How to complete this task: Extract the source text from each part of the material below, reproducing every line without change and leaving out the pictures.

Material for this exercise:

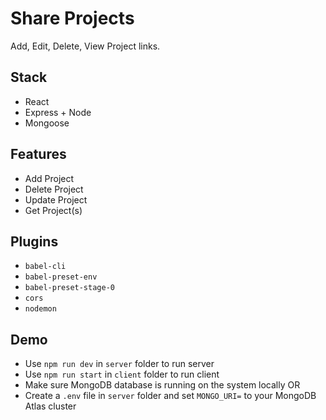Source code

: # Share Projects

Add, Edit, Delete, View Project links.

## Stack

- React
- Express + Node
- Mongoose

## Features

- Add Project
- Delete Project
- Update Project
- Get Project(s)

## Plugins

- `babel-cli`
- `babel-preset-env`
- `babel-preset-stage-0`
- `cors`
- `nodemon`

## Demo

- Use `npm run dev` in `server` folder to run server
- Use `npm run start` in `client` folder to run client
- Make sure MongoDB database is running on the system locally OR
- Create a `.env` file in `server` folder and set `MONGO_URI=` to your MongoDB Atlas cluster
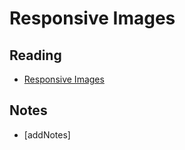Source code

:# Responsive Images

## Reading

* [Responsive Images](https://developer.mozilla.org/en-US/docs/Learn/HTML/Multimedia_and_embedding/Responsive_images)

## Notes

* [addNotes]
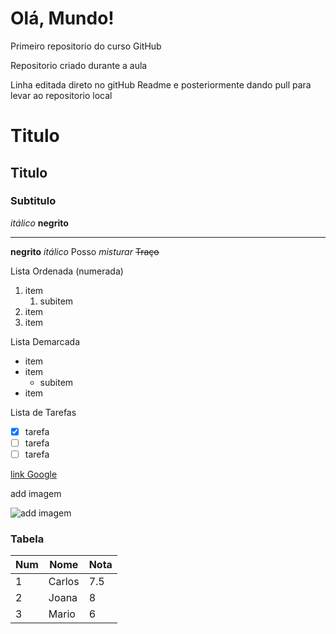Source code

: # Olá, Mundo!

Primeiro repositorio do curso GitHub

Repositorio criado durante a aula

Linha editada direto no gitHub Readme e posteriormente dando pull para levar ao repositorio local

# Titulo

## Titulo

### Subtitulo

_itálico_
**negrito**

---

**negrito**
_itálico_
Posso _*misturar*_
~~Traço~~

Lista Ordenada (numerada)

1. item
   1. subitem
1. item
1. item

Lista Demarcada

- item
- item
  - subitem
- item

Lista de Tarefas

- [x] tarefa
- [ ] tarefa
- [ ] tarefa

[link Google](https:www.google.com.br)

add imagem

![add imagem](https://user-images.githubusercontent.com/84549096/211411603-72f73ee0-ad7e-4756-bb5c-341aadd7547f.jpeg)

### Tabela

Num | Nome | Nota
---|---|---
1 | Carlos | 7.5
2 | Joana | 8
3 | Mario | 6
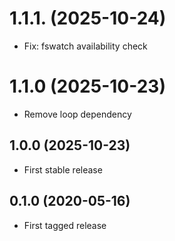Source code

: # 1.1.1. (2025-10-24)
* Fix: fswatch availability check

# 1.1.0 (2025-10-23)
* Remove loop dependency

## 1.0.0 (2025-10-23)
* First stable release

## 0.1.0 (2020-05-16)

* First tagged release
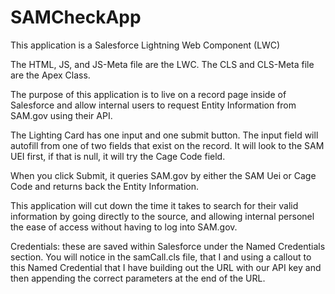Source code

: # SAMCheckApp
This application is a Salesforce Lightning Web Component (LWC)

The HTML, JS, and JS-Meta file are the LWC. The CLS and CLS-Meta file are the Apex Class.

The purpose of this application is to live on a record page inside of Salesforce and allow internal users to request Entity Information from SAM.gov using their API. 

The Lighting Card has one input and one submit button. The input field will autofill from one of two fields that exist on the record. It will look to the SAM UEI first, if that is null, it will try the Cage Code field. 

When you click Submit, it queries SAM.gov by either the SAM Uei or Cage Code and returns back the Entity Information. 

This application will cut down the time it takes to search for their valid information by going directly to the source, and allowing internal personel the ease of access without having to log into SAM.gov. 

Credentials: these are saved within Salesforce under the Named Credentials section. You will notice in the samCall.cls file, that I and using a callout to this Named Credential that I have building out the URL with our API key and then appending the correct parameters at the end of the URL.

Task result:
Source code

: # Share Projects

Add, Edit, Delete, View Project links.

## Stack

- React
- Express + Node
- Mongoose

## Features

- Add Project
- Delete Project
- Update Project
- Get Project(s)

## Plugins

- `babel-cli`
- `babel-preset-env`
- `babel-preset-stage-0`
- `cors`
- `nodemon`

## Demo

- Use `npm run dev` in `server` folder to run server
- Use `npm run start` in `client` folder to run client
- Make sure MongoDB database is running on the system locally OR
- Create a `.env` file in `server` folder and set `MONGO_URI=` to your MongoDB Atlas cluster
Source code

:# Responsive Images

## Reading

* [Responsive Images](https://developer.mozilla.org/en-US/docs/Learn/HTML/Multimedia_and_embedding/Responsive_images)

## Notes

* [addNotes]
Source code

: # Olá, Mundo!

Primeiro repositorio do curso GitHub

Repositorio criado durante a aula

Linha editada direto no gitHub Readme e posteriormente dando pull para levar ao repositorio local

# Titulo

## Titulo

### Subtitulo

_itálico_
**negrito**

---

**negrito**
_itálico_
Posso _*misturar*_
~~Traço~~

Lista Ordenada (numerada)

1. item
   1. subitem
1. item
1. item

Lista Demarcada

- item
- item
  - subitem
- item

Lista de Tarefas

- [x] tarefa
- [ ] tarefa
- [ ] tarefa

[link Google](https:www.google.com.br)

add imagem

![add imagem](https://user-images.githubusercontent.com/84549096/211411603-72f73ee0-ad7e-4756-bb5c-341aadd7547f.jpeg)

### Tabela

Num | Nome | Nota
---|---|---
1 | Carlos | 7.5
2 | Joana | 8
3 | Mario | 6
Source code

: # 1.1.1. (2025-10-24)
* Fix: fswatch availability check

# 1.1.0 (2025-10-23)
* Remove loop dependency

## 1.0.0 (2025-10-23)
* First stable release

## 0.1.0 (2020-05-16)

* First tagged release
Source code

: # SAMCheckApp
This application is a Salesforce Lightning Web Component (LWC)

The HTML, JS, and JS-Meta file are the LWC. The CLS and CLS-Meta file are the Apex Class.

The purpose of this application is to live on a record page inside of Salesforce and allow internal users to request Entity Information from SAM.gov using their API. 

The Lighting Card has one input and one submit button. The input field will autofill from one of two fields that exist on the record. It will look to the SAM UEI first, if that is null, it will try the Cage Code field. 

When you click Submit, it queries SAM.gov by either the SAM Uei or Cage Code and returns back the Entity Information. 

This application will cut down the time it takes to search for their valid information by going directly to the source, and allowing internal personel the ease of access without having to log into SAM.gov. 

Credentials: these are saved within Salesforce under the Named Credentials section. You will notice in the samCall.cls file, that I and using a callout to this Named Credential that I have building out the URL with our API key and then appending the correct parameters at the end of the URL.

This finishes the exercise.